What the exercise asks => Rewrite the text of every item with "Индекс форума" replaced by "Главная страница форума" each time it occurs, keeping everything else the same. Leave the pictures out.

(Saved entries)
-- Opening Marker --
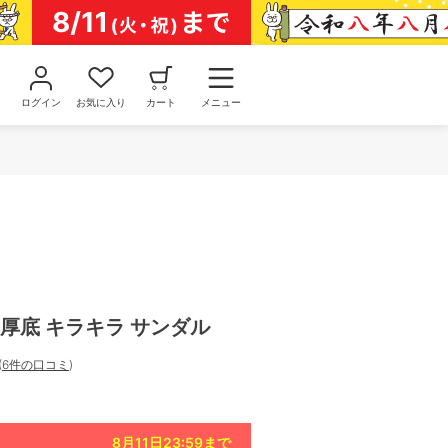
ログイン
お気に入り
カート
メニュー
ット 厚底 キラキラ サンダル
(
6件の口コミ
)
8月11日23:59
まで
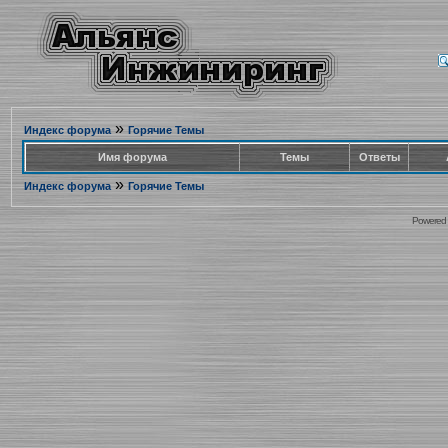
»
Индекс форума
Горячие Темы
Имя форума
Темы
Ответы
»
Индекс форума
Горячие Темы
Powered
-- Closing Marker --
Written answer =>
ログイン
お気に入り
カート
メニュー
ット 厚底 キラキラ サンダル
(
6件の口コミ
)
8月11日23:59
まで
»
Главная страница форума
Горячие Темы
Имя форума
Темы
Ответы
»
Главная страница форума
Горячие Темы
Powered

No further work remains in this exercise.